It has been shown that glycans are pivotal in development, homeostasis, inflammation, immunity and cancer. Given the essential roles in cell-cell and cell-matrix communications, glycans are greatly involved in not only congenital disorders but also various acquired diseases. For instance, the roles of
- Selectins in inflammation including reperfusion injury, atherosclerosis, atopic dermatitis, bronchial asthma and acute respiratory distress syndrome,
- Glycosaminoglycans in inflammation in osteoarthritis, rheumatoid arthritis, psoriasis, scleroderma and inflammatory bowel disease
- N-linked glycans in tumor growth, invasion, angiogenesis and metastasis
- O-linked glycan in diabetes, IgA nephropathy and Alzheimer’s disease
have all been reported.
Since almost all human proteins are modified by the post-translational addition of complex carbohydrate chains, they would be excellent targets for the 21st century’s drug development programs. However, in vivo modification of carbohydrate chains is not a trivial task and represents a relatively unexplored area for drug development compared with other molecules. To overcome this, Stelic Institute & Co. strategically regulates glycogene expression to achieve successful modification of carbohydrate chains in vivo.

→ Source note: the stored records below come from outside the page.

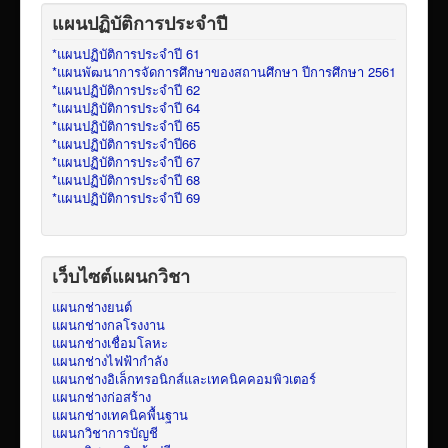
แผนปฏิบัติการประจำปี
*แผนปฏิบัติการประจำปี 61
*แผนพัฒนาการจัดการศึกษาของสถานศึกษา ปีการศึกษา 2561
*แผนปฏิบัติการประจำปี 62
*แผนปฏิบัติการประจำปี 64
*แผนปฏิบัติการประจำปี 65
*แผนปฏิบัติการประจำปี66
*แผนปฏิบัติการประจำปี 67
*แผนปฏิบัติการประจำปี 68
*แผนปฏิบัติการประจำปี 69
เว็บไซต์แผนกวิชา
แผนกช่างยนต์
แผนกช่างกลโรงงาน
แผนกช่างเชื่อมโลหะ
แผนกช่างไฟฟ้ากำลัง
แผนกช่างอิเล็กทรอนิกส์และเทคนิคคอมพิวเตอร์
แผนกช่างก่อสร้าง
แผนกช่างเทคนิคพื้นฐาน
แผนกวิชาการบัญชี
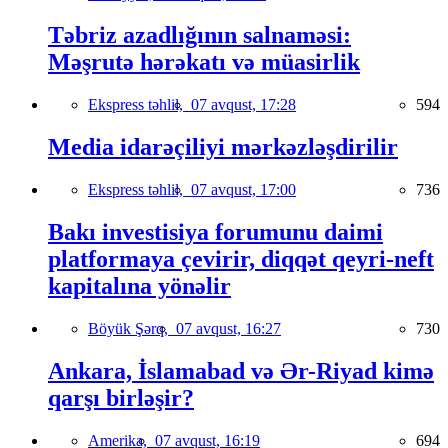
Təbriz azadlığının salnaməsi:
Məşrutə hərəkatı və müasirlik
Ekspress təhlil,
07 avqust, 17:28
594
Media idarəçiliyi mərkəzləşdirilir
Ekspress təhlil,
07 avqust, 17:00
736
Bakı investisiya forumunu daimi
platformaya çevirir, diqqət qeyri-neft
kapitalına yönəlir
Böyük Şərq,
07 avqust, 16:27
730
Ankara, İslamabad və Ər-Riyad kimə
qarşı birləşir?
Amerika,
07 avqust, 16:19
694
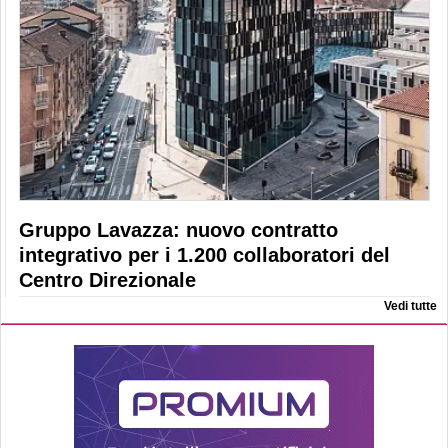
Gruppo Lavazza: nuovo contratto
integrativo per i 1.200 collaboratori del
Centro Direzionale
Vedi tutte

‘Glycogene’ is term for a gene involved in glycosylation of proteins, lipids and proteoglycans. Glycogenes include the genes for 1) glycosyltransferases, 2) sulfotransferase, 3) glycolytic enzymes, 4) sugar nucleotide synthetases, 5) sugar nucleotide transporters and 6) sugar chain-recognizing molecules like lectins. Over 180 glycogenes have been cloned and their functions are now under investigations using KO mice etc. as part of the national project.

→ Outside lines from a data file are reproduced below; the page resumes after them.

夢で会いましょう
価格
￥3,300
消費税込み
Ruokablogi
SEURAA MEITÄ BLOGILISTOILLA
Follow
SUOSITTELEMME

Instead of direct chemical modification of carbohydrate chains, Stelic Institute & Co. has extensively investigated the role of recently cloned various glycogenes in multiple fibrosis disease models using a comprehensive RNAi. We have succeeded in discovering a regulatory glycogene family, which we have designated as the “G family”, encompassing novel therapeutic targets for the treatment of fibrosis. Identified targets are also validated in mouse and rat disease models by Stelic scientists and external collaborators using several series of RNAi.

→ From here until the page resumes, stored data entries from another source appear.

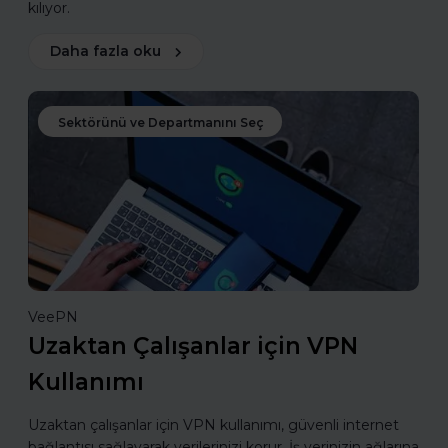
kılıyor.
Daha fazla oku
Sektörünü ve Departmanını Seç
VeePN
Uzaktan Çalışanlar için VPN
Kullanımı
Uzaktan çalışanlar için VPN kullanımı, güvenli internet
bağlantısı sağlayarak verilerinizi korur. İş yerinizin ağlarına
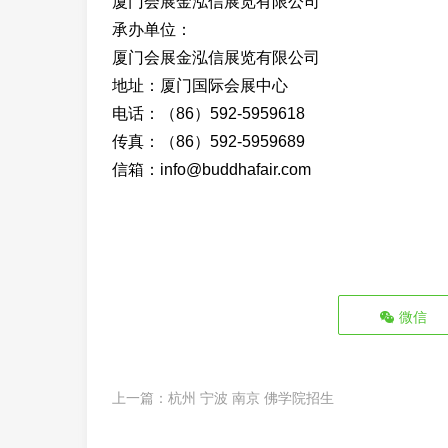
厦门会展金泓信展览有限公司
承办单位：
厦门会展金泓信展览有限公司
地址：厦门国际会展中心
电话：（86）592-5959618
传真：（86）592-5959689
信箱：info@buddhafair.com
微信
上一篇：
杭州 宁波 南京 佛学院招生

Since the extent of glycogene expression is relatively weak compared to other molecules, high dose injection is not required to achieve effective blocking. In addition, distinct glycogenes are up-regulated by distinct tissues according to local disease conditions. Therefore, selective blockade of a site-specific glycogene does not inhibit the actions of distinct glycogenes of other intact tissues, indicating that glycogene-based therapy is effective with low incidence of side effects.